Suppose $V, W$ are vector spaces over a field $K$. Let $\phi : V \to W$ be a linear transformation. If $V$ is finite-dimensional, then $V \cong \ker \phi \times \text{im} \, \phi$ via some isomorphism $\tau$. Then we can decompose $\phi$ as $\phi = i \circ p \circ \tau$, where $p: \ker \phi \times \text{im} \, \phi \to \text{im} \, \phi$ is projection $(a, b) \mapsto b$ and $i : \text{im} \, \phi \to W$ is inclusion $w \mapsto w$. So when $V$ is finite-dimensional, any linear transformation $\phi : V \to W$ is a composition of isomorphisms, inclusions, and projections. I want to prove that this fact is still true when $V$ is infinite-dimensional.

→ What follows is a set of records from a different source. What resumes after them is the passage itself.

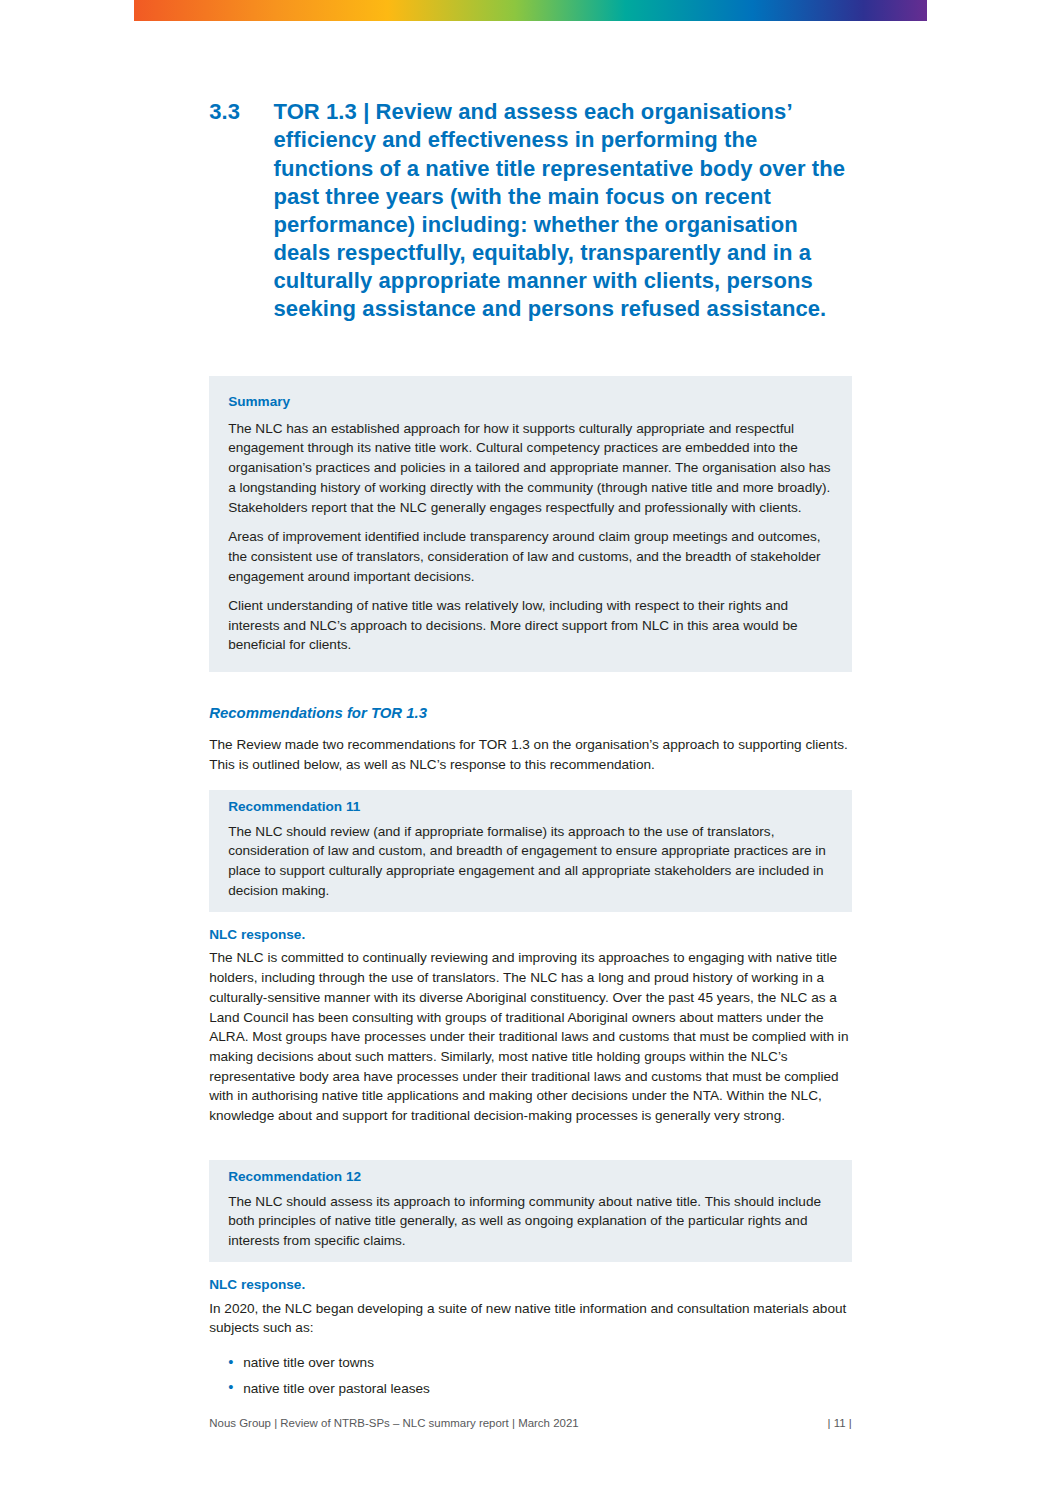3.3 TOR 1.3 | Review and assess each organisations’ efficiency and effectiveness in performing the functions of a native title representative body over the past three years (with the main focus on recent performance) including: whether the organisation deals respectfully, equitably, transparently and in a culturally appropriate manner with clients, persons seeking assistance and persons refused assistance.
Summary
The NLC has an established approach for how it supports culturally appropriate and respectful engagement through its native title work. Cultural competency practices are embedded into the organisation’s practices and policies in a tailored and appropriate manner. The organisation also has a longstanding history of working directly with the community (through native title and more broadly). Stakeholders report that the NLC generally engages respectfully and professionally with clients.
Areas of improvement identified include transparency around claim group meetings and outcomes, the consistent use of translators, consideration of law and customs, and the breadth of stakeholder engagement around important decisions.
Client understanding of native title was relatively low, including with respect to their rights and interests and NLC’s approach to decisions. More direct support from NLC in this area would be beneficial for clients.
Recommendations for TOR 1.3
The Review made two recommendations for TOR 1.3 on the organisation’s approach to supporting clients. This is outlined below, as well as NLC’s response to this recommendation.
Recommendation 11
The NLC should review (and if appropriate formalise) its approach to the use of translators, consideration of law and custom, and breadth of engagement to ensure appropriate practices are in place to support culturally appropriate engagement and all appropriate stakeholders are included in decision making.
NLC response.
The NLC is committed to continually reviewing and improving its approaches to engaging with native title holders, including through the use of translators. The NLC has a long and proud history of working in a culturally-sensitive manner with its diverse Aboriginal constituency. Over the past 45 years, the NLC as a Land Council has been consulting with groups of traditional Aboriginal owners about matters under the ALRA. Most groups have processes under their traditional laws and customs that must be complied with in making decisions about such matters. Similarly, most native title holding groups within the NLC’s representative body area have processes under their traditional laws and customs that must be complied with in authorising native title applications and making other decisions under the NTA. Within the NLC, knowledge about and support for traditional decision-making processes is generally very strong.
Recommendation 12
The NLC should assess its approach to informing community about native title. This should include both principles of native title generally, as well as ongoing explanation of the particular rights and interests from specific claims.
NLC response.
In 2020, the NLC began developing a suite of new native title information and consultation materials about subjects such as:
native title over towns
native title over pastoral leases
Nous Group | Review of NTRB-SPs – NLC summary report | March 2021
| 11 |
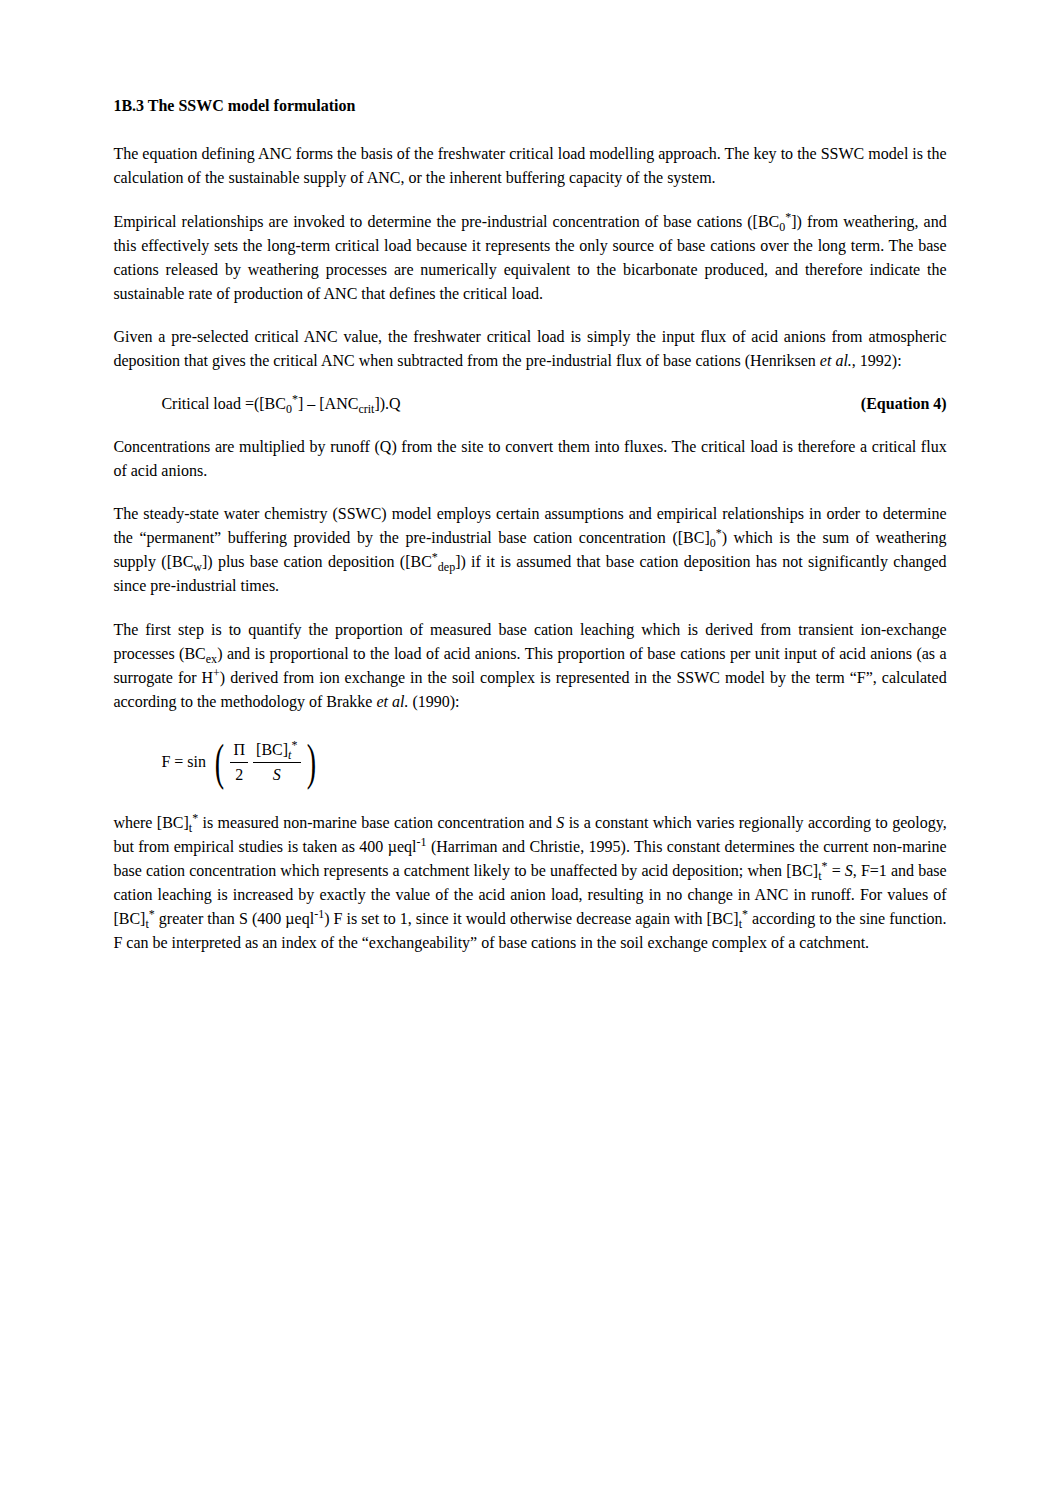1B.3 The SSWC model formulation
The equation defining ANC forms the basis of the freshwater critical load modelling approach. The key to the SSWC model is the calculation of the sustainable supply of ANC, or the inherent buffering capacity of the system.
Empirical relationships are invoked to determine the pre-industrial concentration of base cations ([BC0*]) from weathering, and this effectively sets the long-term critical load because it represents the only source of base cations over the long term. The base cations released by weathering processes are numerically equivalent to the bicarbonate produced, and therefore indicate the sustainable rate of production of ANC that defines the critical load.
Given a pre-selected critical ANC value, the freshwater critical load is simply the input flux of acid anions from atmospheric deposition that gives the critical ANC when subtracted from the pre-industrial flux of base cations (Henriksen et al., 1992):
Critical load =([BC0*] – [ANCcrit]).Q (Equation 4)
Concentrations are multiplied by runoff (Q) from the site to convert them into fluxes. The critical load is therefore a critical flux of acid anions.
The steady-state water chemistry (SSWC) model employs certain assumptions and empirical relationships in order to determine the “permanent” buffering provided by the pre-industrial base cation concentration ([BC]0*) which is the sum of weathering supply ([BCw]) plus base cation deposition ([BC*dep]) if it is assumed that base cation deposition has not significantly changed since pre-industrial times.
The first step is to quantify the proportion of measured base cation leaching which is derived from transient ion-exchange processes (BCex) and is proportional to the load of acid anions. This proportion of base cations per unit input of acid anions (as a surrogate for H+) derived from ion exchange in the soil complex is represented in the SSWC model by the term “F”, calculated according to the methodology of Brakke et al. (1990):
F = sin(Π 2[BC]t*S)
where [BC]t* is measured non-marine base cation concentration and S is a constant which varies regionally according to geology, but from empirical studies is taken as 400 µeql-1 (Harriman and Christie, 1995). This constant determines the current non-marine base cation concentration which represents a catchment likely to be unaffected by acid deposition; when [BC]t* = S, F=1 and base cation leaching is increased by exactly the value of the acid anion load, resulting in no change in ANC in runoff. For values of [BC]t* greater than S (400 µeql-1) F is set to 1, since it would otherwise decrease again with [BC]t* according to the sine function. F can be interpreted as an index of the “exchangeability” of base cations in the soil exchange complex of a catchment.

It suffices to prove that if $\phi : V \to W$ is linear, then $V \cong \ker \phi \times \text{im} \, \phi$.
My first thought was to use $\text{im} \, \phi \cong V / \ker \phi$ and conclude $\text{im} \, \phi \times \ker \phi \cong V / \ker \phi \times \ker \, \phi \cong V$. But based on the above fake fact, I don't immediately expect the last equality to be true. It turns out that if $V/K$ is finite-dimensional, then $V/K \times K \cong V$ (see here). So I don't know how to handle the case that both $V$ and $V/\ker \phi$ are infinite-dimensional.
I thought I would find an answer at Is a vector space isomorphic to the kernel $\oplus$ image of a map out of it?. But that question seems to assume that the bijection in the fake proof above is a vector space isomorphism. Just before posting the question, I found an answer in the "similar questions" suggestion: if $\phi : V \to W$ is a linear transformation between vector spaces, then $V \cong \ker \phi \times \text{im} \, \phi$. But I am still curious if the original proof idea will work. Specifically:
If $V$ is an infinite-dimensional vector space and $K$ is a subspace of $V$ such that $V/K$ is infinite-dimensional, then is $V/K \times K \cong V$?